• The data
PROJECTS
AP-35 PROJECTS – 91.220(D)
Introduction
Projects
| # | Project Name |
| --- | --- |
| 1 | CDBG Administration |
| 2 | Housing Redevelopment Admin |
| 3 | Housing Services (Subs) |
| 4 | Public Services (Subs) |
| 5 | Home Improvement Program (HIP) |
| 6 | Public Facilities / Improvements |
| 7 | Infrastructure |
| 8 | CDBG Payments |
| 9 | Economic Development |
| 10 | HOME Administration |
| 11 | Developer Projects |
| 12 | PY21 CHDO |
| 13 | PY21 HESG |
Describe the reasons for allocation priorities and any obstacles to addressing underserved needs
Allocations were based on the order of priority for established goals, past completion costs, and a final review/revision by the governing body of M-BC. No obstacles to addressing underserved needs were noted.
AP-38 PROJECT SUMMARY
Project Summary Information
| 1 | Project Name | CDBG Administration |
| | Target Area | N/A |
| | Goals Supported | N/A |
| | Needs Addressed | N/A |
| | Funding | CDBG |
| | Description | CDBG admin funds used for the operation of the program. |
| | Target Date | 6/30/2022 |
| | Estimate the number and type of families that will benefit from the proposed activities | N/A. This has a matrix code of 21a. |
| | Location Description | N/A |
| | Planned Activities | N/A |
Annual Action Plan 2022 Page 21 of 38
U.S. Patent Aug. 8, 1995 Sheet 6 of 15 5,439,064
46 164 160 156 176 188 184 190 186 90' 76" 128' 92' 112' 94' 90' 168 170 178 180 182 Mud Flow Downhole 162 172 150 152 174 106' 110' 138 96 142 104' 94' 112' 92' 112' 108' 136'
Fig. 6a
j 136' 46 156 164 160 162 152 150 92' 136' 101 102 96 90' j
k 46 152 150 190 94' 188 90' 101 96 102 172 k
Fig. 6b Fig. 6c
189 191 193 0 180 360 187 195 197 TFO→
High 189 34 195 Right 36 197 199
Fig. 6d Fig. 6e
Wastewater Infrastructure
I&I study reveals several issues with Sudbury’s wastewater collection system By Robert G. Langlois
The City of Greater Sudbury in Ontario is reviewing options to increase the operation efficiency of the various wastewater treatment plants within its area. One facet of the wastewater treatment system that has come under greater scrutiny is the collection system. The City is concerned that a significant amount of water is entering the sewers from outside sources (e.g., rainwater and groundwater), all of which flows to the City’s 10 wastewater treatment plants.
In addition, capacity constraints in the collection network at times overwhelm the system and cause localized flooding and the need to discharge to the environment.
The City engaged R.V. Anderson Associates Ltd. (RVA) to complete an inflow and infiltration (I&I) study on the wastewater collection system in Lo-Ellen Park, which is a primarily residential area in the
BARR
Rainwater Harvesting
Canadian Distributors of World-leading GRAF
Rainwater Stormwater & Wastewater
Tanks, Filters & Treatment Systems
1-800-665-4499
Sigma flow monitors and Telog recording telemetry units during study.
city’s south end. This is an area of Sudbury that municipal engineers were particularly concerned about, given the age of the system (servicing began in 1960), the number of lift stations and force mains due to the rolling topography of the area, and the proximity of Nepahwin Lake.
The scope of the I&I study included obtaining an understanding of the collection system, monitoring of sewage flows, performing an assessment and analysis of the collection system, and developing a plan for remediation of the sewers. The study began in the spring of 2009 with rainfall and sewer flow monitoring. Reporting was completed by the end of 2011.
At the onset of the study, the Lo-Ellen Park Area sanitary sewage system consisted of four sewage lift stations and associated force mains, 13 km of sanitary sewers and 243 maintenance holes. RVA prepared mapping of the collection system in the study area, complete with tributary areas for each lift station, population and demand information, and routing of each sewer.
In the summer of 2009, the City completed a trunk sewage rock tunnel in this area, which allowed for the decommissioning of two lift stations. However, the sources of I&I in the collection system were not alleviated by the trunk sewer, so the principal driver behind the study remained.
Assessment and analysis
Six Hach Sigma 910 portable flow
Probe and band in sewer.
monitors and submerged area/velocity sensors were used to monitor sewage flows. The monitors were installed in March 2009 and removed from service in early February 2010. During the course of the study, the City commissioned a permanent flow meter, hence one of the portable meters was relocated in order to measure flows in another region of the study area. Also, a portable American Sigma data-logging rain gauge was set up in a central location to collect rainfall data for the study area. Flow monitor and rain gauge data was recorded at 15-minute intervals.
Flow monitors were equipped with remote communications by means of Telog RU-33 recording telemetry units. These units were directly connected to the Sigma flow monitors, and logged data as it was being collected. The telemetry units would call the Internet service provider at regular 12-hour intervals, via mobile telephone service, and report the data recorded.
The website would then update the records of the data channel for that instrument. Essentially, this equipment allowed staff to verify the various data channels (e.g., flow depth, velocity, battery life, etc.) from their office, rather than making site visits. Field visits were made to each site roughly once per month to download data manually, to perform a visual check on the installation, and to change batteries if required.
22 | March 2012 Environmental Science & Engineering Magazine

• Prompt
Every record here must be output exactly, word for word.

• Expected answer
PROJECTS
AP-35 PROJECTS – 91.220(D)
Introduction
Projects
| # | Project Name |
| --- | --- |
| 1 | CDBG Administration |
| 2 | Housing Redevelopment Admin |
| 3 | Housing Services (Subs) |
| 4 | Public Services (Subs) |
| 5 | Home Improvement Program (HIP) |
| 6 | Public Facilities / Improvements |
| 7 | Infrastructure |
| 8 | CDBG Payments |
| 9 | Economic Development |
| 10 | HOME Administration |
| 11 | Developer Projects |
| 12 | PY21 CHDO |
| 13 | PY21 HESG |
Describe the reasons for allocation priorities and any obstacles to addressing underserved needs
Allocations were based on the order of priority for established goals, past completion costs, and a final review/revision by the governing body of M-BC. No obstacles to addressing underserved needs were noted.
AP-38 PROJECT SUMMARY
Project Summary Information
| 1 | Project Name | CDBG Administration |
| | Target Area | N/A |
| | Goals Supported | N/A |
| | Needs Addressed | N/A |
| | Funding | CDBG |
| | Description | CDBG admin funds used for the operation of the program. |
| | Target Date | 6/30/2022 |
| | Estimate the number and type of families that will benefit from the proposed activities | N/A. This has a matrix code of 21a. |
| | Location Description | N/A |
| | Planned Activities | N/A |
Annual Action Plan 2022 Page 21 of 38
U.S. Patent Aug. 8, 1995 Sheet 6 of 15 5,439,064
46 164 160 156 176 188 184 190 186 90' 76" 128' 92' 112' 94' 90' 168 170 178 180 182 Mud Flow Downhole 162 172 150 152 174 106' 110' 138 96 142 104' 94' 112' 92' 112' 108' 136'
Fig. 6a
j 136' 46 156 164 160 162 152 150 92' 136' 101 102 96 90' j
k 46 152 150 190 94' 188 90' 101 96 102 172 k
Fig. 6b Fig. 6c
189 191 193 0 180 360 187 195 197 TFO→
High 189 34 195 Right 36 197 199
Fig. 6d Fig. 6e
Wastewater Infrastructure
I&I study reveals several issues with Sudbury’s wastewater collection system By Robert G. Langlois
The City of Greater Sudbury in Ontario is reviewing options to increase the operation efficiency of the various wastewater treatment plants within its area. One facet of the wastewater treatment system that has come under greater scrutiny is the collection system. The City is concerned that a significant amount of water is entering the sewers from outside sources (e.g., rainwater and groundwater), all of which flows to the City’s 10 wastewater treatment plants.
In addition, capacity constraints in the collection network at times overwhelm the system and cause localized flooding and the need to discharge to the environment.
The City engaged R.V. Anderson Associates Ltd. (RVA) to complete an inflow and infiltration (I&I) study on the wastewater collection system in Lo-Ellen Park, which is a primarily residential area in the
BARR
Rainwater Harvesting
Canadian Distributors of World-leading GRAF
Rainwater Stormwater & Wastewater
Tanks, Filters & Treatment Systems
1-800-665-4499
Sigma flow monitors and Telog recording telemetry units during study.
city’s south end. This is an area of Sudbury that municipal engineers were particularly concerned about, given the age of the system (servicing began in 1960), the number of lift stations and force mains due to the rolling topography of the area, and the proximity of Nepahwin Lake.
The scope of the I&I study included obtaining an understanding of the collection system, monitoring of sewage flows, performing an assessment and analysis of the collection system, and developing a plan for remediation of the sewers. The study began in the spring of 2009 with rainfall and sewer flow monitoring. Reporting was completed by the end of 2011.
At the onset of the study, the Lo-Ellen Park Area sanitary sewage system consisted of four sewage lift stations and associated force mains, 13 km of sanitary sewers and 243 maintenance holes. RVA prepared mapping of the collection system in the study area, complete with tributary areas for each lift station, population and demand information, and routing of each sewer.
In the summer of 2009, the City completed a trunk sewage rock tunnel in this area, which allowed for the decommissioning of two lift stations. However, the sources of I&I in the collection system were not alleviated by the trunk sewer, so the principal driver behind the study remained.
Assessment and analysis
Six Hach Sigma 910 portable flow
Probe and band in sewer.
monitors and submerged area/velocity sensors were used to monitor sewage flows. The monitors were installed in March 2009 and removed from service in early February 2010. During the course of the study, the City commissioned a permanent flow meter, hence one of the portable meters was relocated in order to measure flows in another region of the study area. Also, a portable American Sigma data-logging rain gauge was set up in a central location to collect rainfall data for the study area. Flow monitor and rain gauge data was recorded at 15-minute intervals.
Flow monitors were equipped with remote communications by means of Telog RU-33 recording telemetry units. These units were directly connected to the Sigma flow monitors, and logged data as it was being collected. The telemetry units would call the Internet service provider at regular 12-hour intervals, via mobile telephone service, and report the data recorded.
The website would then update the records of the data channel for that instrument. Essentially, this equipment allowed staff to verify the various data channels (e.g., flow depth, velocity, battery life, etc.) from their office, rather than making site visits. Field visits were made to each site roughly once per month to download data manually, to perform a visual check on the installation, and to change batteries if required.
22 | March 2012 Environmental Science & Engineering Magazine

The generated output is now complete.